Publié le 26 janvier 2014Mis à jour le 26 janvier 2014
Les réseaux sociaux pour une Chine plus verte
La Chine est en proie à une grave crise écologique causée par la surproduction. Heureusement, sur les réseaux, la grogne monte et oblige le gouvernement à agir.
La Chine est devenue un grand pays moderne. Sans renier son riche patrimoine (la Grande Muraille, la place Tiananmen, la Cité interdite, l'Opéra de Pékin, etc.), le pays a montré qu'il avait plongé dans le 21e siècle avec l'organisation des Jeux Olympiques de 2008 et, surtout, sa productivité importante. En effet, la Chine fabrique pour le monde plus de la moitié des produits sur les tablettes des commerces. Or, tout cela a un prix...

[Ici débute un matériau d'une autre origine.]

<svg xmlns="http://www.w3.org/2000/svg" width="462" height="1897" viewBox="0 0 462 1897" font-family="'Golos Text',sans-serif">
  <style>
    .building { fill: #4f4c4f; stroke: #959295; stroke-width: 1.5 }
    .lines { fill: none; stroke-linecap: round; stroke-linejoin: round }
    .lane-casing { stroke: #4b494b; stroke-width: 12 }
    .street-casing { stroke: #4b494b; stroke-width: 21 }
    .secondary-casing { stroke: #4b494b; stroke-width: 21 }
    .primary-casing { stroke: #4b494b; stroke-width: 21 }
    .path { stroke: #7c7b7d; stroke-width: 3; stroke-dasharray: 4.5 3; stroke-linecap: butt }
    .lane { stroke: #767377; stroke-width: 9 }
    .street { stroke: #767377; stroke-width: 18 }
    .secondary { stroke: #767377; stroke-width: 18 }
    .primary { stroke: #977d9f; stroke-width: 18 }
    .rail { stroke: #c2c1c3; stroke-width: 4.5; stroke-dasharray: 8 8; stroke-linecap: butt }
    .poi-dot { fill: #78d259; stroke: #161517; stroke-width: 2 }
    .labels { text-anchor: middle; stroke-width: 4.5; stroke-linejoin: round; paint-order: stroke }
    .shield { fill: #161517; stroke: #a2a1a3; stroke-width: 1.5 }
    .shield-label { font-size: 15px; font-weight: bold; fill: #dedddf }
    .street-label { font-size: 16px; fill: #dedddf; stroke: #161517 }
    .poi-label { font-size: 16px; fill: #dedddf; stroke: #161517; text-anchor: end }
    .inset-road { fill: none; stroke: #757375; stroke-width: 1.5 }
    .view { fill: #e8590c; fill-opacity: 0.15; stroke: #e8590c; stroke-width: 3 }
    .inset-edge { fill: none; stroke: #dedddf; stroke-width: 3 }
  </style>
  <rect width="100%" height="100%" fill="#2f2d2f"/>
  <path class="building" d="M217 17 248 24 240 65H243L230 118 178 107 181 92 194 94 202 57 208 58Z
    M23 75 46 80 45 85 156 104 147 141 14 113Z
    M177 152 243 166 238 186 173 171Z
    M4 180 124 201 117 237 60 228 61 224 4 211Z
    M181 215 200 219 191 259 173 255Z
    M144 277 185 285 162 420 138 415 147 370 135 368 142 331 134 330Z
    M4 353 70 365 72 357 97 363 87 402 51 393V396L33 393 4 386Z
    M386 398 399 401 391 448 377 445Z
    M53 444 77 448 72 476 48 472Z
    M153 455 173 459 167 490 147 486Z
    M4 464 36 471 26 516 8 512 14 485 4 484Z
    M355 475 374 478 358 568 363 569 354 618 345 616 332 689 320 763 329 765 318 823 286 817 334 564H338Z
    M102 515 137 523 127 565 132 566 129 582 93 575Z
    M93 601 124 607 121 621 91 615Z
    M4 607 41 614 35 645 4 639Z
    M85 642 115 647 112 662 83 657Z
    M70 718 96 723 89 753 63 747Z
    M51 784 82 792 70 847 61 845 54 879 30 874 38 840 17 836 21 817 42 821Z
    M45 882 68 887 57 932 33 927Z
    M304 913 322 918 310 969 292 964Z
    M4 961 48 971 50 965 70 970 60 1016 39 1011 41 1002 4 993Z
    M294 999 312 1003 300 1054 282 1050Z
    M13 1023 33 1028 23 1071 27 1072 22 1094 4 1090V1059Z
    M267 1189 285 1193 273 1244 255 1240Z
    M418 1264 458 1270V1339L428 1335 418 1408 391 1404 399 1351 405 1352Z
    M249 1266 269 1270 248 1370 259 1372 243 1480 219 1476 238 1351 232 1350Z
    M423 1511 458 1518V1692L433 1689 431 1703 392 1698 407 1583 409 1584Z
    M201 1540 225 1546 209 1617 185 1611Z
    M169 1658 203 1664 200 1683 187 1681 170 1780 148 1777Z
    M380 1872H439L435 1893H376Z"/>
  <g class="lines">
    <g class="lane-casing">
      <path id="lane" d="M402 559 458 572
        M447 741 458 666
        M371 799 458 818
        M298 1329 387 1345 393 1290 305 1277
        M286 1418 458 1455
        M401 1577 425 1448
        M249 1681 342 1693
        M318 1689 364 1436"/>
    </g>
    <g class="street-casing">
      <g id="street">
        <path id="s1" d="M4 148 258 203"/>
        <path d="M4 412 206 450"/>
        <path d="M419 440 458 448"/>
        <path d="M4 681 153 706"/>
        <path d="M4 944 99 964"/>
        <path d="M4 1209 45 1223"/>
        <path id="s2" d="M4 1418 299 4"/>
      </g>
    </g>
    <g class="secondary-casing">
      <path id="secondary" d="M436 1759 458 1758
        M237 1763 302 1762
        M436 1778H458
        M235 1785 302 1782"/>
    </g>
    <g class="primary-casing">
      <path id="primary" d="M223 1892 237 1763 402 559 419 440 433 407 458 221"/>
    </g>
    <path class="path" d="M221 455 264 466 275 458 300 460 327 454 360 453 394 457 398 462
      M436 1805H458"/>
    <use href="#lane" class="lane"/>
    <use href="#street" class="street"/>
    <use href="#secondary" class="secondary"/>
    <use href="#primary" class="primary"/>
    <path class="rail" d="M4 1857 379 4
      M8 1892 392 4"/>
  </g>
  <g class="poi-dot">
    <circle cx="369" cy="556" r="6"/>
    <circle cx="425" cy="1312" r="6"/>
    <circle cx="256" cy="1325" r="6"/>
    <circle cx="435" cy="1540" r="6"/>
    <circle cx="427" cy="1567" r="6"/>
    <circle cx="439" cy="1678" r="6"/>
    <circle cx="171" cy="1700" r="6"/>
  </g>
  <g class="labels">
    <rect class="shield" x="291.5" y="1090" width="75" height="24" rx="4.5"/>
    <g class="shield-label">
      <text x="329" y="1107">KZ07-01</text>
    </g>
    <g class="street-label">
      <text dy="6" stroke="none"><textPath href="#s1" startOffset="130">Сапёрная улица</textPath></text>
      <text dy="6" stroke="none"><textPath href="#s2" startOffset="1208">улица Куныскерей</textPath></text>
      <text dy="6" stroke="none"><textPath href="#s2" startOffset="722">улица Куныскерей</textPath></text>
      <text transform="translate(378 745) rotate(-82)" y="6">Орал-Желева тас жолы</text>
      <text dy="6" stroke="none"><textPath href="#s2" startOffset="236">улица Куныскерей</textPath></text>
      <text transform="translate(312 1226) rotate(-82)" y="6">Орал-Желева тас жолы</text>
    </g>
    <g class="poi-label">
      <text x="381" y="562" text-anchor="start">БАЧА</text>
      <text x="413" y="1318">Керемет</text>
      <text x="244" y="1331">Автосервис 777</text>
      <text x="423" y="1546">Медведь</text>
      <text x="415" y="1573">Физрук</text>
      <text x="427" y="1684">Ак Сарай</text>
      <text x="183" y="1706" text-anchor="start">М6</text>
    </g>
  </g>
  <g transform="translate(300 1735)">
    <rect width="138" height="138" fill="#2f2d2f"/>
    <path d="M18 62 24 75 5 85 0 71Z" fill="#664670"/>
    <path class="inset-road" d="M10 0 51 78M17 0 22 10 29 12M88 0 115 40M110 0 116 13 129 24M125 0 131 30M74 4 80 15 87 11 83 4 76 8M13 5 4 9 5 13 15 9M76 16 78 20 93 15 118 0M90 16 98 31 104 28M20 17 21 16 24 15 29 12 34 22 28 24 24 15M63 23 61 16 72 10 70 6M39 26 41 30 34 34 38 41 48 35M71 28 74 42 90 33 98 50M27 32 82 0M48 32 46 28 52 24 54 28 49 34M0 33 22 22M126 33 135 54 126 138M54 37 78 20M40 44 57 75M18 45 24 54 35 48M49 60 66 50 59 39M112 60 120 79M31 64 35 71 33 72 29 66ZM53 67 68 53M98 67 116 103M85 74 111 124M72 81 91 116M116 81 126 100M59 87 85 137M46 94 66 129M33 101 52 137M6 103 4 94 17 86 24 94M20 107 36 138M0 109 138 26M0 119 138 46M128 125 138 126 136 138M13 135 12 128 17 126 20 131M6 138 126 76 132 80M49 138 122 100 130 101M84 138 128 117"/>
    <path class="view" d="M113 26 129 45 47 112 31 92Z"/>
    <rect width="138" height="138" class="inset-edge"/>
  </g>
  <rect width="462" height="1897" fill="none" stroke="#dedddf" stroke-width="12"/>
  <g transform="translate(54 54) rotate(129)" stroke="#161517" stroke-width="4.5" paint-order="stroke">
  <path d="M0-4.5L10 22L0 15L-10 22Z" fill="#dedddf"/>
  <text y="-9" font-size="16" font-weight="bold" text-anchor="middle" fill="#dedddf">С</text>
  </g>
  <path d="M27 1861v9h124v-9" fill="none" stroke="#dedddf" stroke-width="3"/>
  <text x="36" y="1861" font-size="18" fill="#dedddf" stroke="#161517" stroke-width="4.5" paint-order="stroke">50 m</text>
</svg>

Ce court reportage de France 24 le montre bien. La ville chinoise d'Harbin étouffe sous un épais brouillard de pollution, dangereux pour la santé des habitants et pour l'environnement. La croissance économique de la Chine provoque une demande énergétique considérable. Une électricité produite encore majoritairement au charbon, ce qui provoque ces smogs extrêmes dans le pays.
Jusqu'à maintenant, les mouvements écologistes ont été plutôt faibles en Chine. Il faut dire que le gouvernement central n'aime pas beaucoup la dissidence. En général, il s'assure qu'elle ne soit pas entendue par la population. D'ailleurs, les instances publiques engagent des millions de personnes pour censurer le contenu d'Internet.
Pourtant l'écologie, qui ne semblait pas une priorité pour le gouvernement chinois, est devenu un thème important en 2013. À un point tel que les autorités ont promis un plan radical afin que l'Empire du Milieu figure à moyen terme parmi les nations les plus propres du monde. Qu'est-ce qui a provoqué ce changement radical de discours ? Une pértie de la réponse réside dans les réseaux sociaux.
Le contrepouvoir
Car si des réseaux comme Twitter sont bloqués en Chine, Weibo – surnommé le Twitter chinois – est devenu en quelques années l'endroit où les Chinois échangent, entre autres, sur la question écologique. Des images de la pollution atmosphérique et aquatique circulent quotidiennement sur le réseau, suscitant chez certains des actions militantes.
D'ailleurs, le nombre de manifestations, phénomènes rares en Chine, augmente depuis quelques années. En 2011, 12 000 habitants manifestaient contre un complexe pétrochimique polluant. Des Chinois avaient organisé ce rassemblement grâce à Weibo. Les observateurs avaient alors noté que la révolution écologique chinoise passerait probablement par les réseaux sociaux. 2 ans plus tard, des gens manifestaient dans la ville de Kumming, capitale du Yunnan, contre l'implantation d'une usine chimique. Les images du regroupement ont fait le tour des réseaux chinois.
En fait, depuis l'avènement et le succès de ces réseaux sociaux (étrangement peu censurés par le gouvernement), de nombreuses villes en Chine ont dû reculer sur la mise en place d'infrastructures polluantes. On verrait donc émerger un certain contrepouvoir des citoyens, qui sont de plus en plus nombreux à mettre de l'avant l'importance de l'écologie par rapport au développement économique.
Évidemment, la Chine n'est pas encore un paysmodèle en matière d'écologie. Il faudra déjà que le pays se libère de sa dépendance au charbon et que la grande masse des habitants fasse des efforts colossaux pour réduire son empreinte carbone. Un défi de taille dans une Chine qui voit se développer une classe moyenne désireuse de consommer autant que son homologue occidentale. Le pays devra donc trouver un moyen de combiner production économique et consommation énergétique responsable. Comme le rappelle ce journaliste, correspondant en Chine durant de nombreuses années, les initiatives gouvernementales ne sont actuellement pas à la mesure du problème.
Le gouvernement chinois sera-t-il capable de dégager une voie moyenne entre la quête de profits et la protection de l'environnement? Pour y arriver, il faudra certainement que les Chinois continuent de mettre la pression autant sur les réseaux sociaux que sur le terrain.